As atoms covalently bond, their orbitals and energy levels affect each other to create a new set of orbitals and energy levels. These are called bonding and antibonding molecular orbitals, where bonding orbitals have lower energy levels and antibonding orbitals have higher energy levels. In order for the atoms in a molecule to have a stable bond, the covalent bonding electrons must be in the lower bonding molecular orbital.
Molecules can also have non-bonding orbitals, which involve the electrons in outer shells of the atoms that are not involved in the bonding process. Their energy levels are the same as they would be if the atom were not bonded to another.
When atoms are bonded together, those bonds can be modeled almost like springs. The energy contained in the relative motion of bonded atoms is called vibrational energy, and it is quantized just like electron energy levels are. Molecular complexes can also rotate relative to each other through atomic bonds, creating quantized rotational energy levels.

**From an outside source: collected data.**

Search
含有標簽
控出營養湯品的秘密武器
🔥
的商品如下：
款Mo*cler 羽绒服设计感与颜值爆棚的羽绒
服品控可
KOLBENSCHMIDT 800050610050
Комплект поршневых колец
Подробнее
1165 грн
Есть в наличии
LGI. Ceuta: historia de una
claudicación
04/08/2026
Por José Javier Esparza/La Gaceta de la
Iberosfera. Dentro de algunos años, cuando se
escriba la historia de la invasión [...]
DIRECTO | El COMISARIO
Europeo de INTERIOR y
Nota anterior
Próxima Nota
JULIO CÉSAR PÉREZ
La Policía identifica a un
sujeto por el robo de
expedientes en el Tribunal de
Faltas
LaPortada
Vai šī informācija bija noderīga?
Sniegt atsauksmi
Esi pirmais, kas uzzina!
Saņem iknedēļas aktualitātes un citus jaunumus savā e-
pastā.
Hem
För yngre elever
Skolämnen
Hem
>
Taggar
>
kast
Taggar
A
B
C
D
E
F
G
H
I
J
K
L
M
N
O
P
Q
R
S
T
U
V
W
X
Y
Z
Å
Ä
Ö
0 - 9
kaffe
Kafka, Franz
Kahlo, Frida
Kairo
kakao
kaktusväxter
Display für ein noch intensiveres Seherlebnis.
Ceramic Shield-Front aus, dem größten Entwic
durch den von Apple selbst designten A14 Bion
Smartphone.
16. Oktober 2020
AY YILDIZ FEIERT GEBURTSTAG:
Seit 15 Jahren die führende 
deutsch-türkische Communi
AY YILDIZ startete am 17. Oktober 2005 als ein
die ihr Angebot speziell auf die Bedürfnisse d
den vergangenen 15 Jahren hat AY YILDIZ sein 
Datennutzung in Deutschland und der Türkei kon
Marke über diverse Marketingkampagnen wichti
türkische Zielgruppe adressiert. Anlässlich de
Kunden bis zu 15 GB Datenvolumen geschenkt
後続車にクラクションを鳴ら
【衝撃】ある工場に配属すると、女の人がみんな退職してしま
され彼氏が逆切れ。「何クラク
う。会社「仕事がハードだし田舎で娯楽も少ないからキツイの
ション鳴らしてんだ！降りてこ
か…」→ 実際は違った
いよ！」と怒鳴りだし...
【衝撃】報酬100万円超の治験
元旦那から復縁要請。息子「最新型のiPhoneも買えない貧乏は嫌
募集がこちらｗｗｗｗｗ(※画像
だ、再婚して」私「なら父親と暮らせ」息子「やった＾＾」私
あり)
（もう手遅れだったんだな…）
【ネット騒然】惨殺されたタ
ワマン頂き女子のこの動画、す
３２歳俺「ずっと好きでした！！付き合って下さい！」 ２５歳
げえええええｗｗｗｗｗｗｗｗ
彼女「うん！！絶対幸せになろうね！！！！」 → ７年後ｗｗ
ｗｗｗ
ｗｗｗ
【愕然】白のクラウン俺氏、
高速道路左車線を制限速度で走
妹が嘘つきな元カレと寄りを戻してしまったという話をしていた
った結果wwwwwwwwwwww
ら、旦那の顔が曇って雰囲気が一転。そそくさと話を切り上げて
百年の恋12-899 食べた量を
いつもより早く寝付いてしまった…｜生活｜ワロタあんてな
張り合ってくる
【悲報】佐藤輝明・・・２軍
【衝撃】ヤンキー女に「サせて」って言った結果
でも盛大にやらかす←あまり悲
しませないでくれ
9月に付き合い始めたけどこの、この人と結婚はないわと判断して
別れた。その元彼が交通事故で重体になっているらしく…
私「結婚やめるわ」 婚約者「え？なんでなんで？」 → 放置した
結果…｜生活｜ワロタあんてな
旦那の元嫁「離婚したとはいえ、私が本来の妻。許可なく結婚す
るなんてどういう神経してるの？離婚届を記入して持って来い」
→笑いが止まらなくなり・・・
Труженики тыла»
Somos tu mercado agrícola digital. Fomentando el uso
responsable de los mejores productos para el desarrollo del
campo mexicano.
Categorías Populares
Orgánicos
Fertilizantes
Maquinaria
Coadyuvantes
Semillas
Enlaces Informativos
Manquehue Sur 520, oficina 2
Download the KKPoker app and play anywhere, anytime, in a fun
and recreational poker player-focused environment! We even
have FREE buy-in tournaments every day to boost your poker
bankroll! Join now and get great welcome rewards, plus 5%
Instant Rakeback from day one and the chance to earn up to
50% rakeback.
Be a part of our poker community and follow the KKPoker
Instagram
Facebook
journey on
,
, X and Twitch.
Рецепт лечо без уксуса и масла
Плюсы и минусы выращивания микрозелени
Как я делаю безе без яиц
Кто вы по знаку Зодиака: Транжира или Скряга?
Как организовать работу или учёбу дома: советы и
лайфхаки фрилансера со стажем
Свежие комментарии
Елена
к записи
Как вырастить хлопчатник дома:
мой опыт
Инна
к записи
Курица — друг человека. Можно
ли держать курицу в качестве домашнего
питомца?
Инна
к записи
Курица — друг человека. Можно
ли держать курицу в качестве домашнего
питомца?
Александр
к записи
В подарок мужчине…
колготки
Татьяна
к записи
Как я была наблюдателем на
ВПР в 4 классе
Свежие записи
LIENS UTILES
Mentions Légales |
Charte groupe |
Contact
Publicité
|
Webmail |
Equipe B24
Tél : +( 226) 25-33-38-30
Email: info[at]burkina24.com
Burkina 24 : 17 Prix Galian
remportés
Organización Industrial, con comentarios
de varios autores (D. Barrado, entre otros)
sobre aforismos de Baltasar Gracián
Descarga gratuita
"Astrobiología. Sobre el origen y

An electron energy level transition in a molecule may be combined with a vibrational energy level transition, in what is called a vibronic transition. Vibrational and rotational energy level combinations are called rovibrational transitions; a transition that involves all three kinds of energy levels is called rovibronic. Energy level differences are generally larger between electronic transitions, then vibrational transitions and then smallest for rotational transitions.
Larger Atoms and Energy Bands
There are multiple increasingly complex rules for what states electrons in larger atoms can be in because those atoms have a greater number of electrons. These states depend on quantities such as spin, interactions between electron spins, orbital interactions and so on.
Crystalline materials have energy bands – an electron in this kind of solid can take any value of energy within these pseudo-continuous bands, as long as the band is unfilled (there is a limit to how many electrons a given band can contain). These bands, while considered continuous, are technically discrete; they just contain too many energy levels that are too close together to resolve separately.
The most important bands are called the conduction band and valence band; the valence band is the range of highest energy levels of the material in which electrons are present at absolute zero temperature, while the conduction band is the lowest range of levels that contain unfilled states. In semiconductors and insulators these bands are separated by an energy gap, called the band gap. In semimetals, they overlap. In metals, there is no distinction between them.